Hey Folks,
Peer Review for the Summer of Math Exposition is now officially over! We hope that everyone enjoyed the process of reviewing and found a few new content creators to follow.
From here, Grant (and his squad of super reviewers) will manually review the top 100 entries and should be done with this process by September 22nd-ish where he will reveal his personal list of favorite entries.
Please remember that the Peer Review tries to create an objective measure from a bunch of completely different subjective opinions. This is obviously an impossible task, so the notion of a “top 100” should be taken with heavy grain of salt. If you were not included in that group, don’t worry! The goal for the Summer of Math Exposition is to get people sharing their knowledge, and the framing as a competition is meant only to give people an extra push. If you shared a lesson that even one person out there finds it valuable, you’ve fulfilled the spirit of the event.
We will soon send an email to everyone who participated this year asking for feedback and also providing feedback back to those who submitted their own entries. We will send another email soon to those who made it in to the top 100. Expect the emails within the next 24 hours or so.

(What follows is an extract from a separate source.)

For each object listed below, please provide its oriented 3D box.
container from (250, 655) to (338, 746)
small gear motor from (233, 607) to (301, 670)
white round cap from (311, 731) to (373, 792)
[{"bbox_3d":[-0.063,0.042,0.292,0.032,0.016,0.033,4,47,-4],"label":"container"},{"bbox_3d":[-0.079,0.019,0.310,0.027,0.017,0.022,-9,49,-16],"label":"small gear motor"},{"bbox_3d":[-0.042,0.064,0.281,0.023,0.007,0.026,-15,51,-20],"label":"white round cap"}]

We’ll send another announcement once the winners are decided. Thanks again for participating!
Grant, James, and Fred
Hi! Thanks for all of your hard work and invigorating the community to make such amazing math content about interesting and thought-provoking questions and prompts.
I am a high school math teacher and was curious if there was a list or a way to find submissions, either video or non-video, that could be filtered as appropriate for people where English is not their first language, possibly any submissions that were in Spanish. In addition any videos that might be applicable for high school students.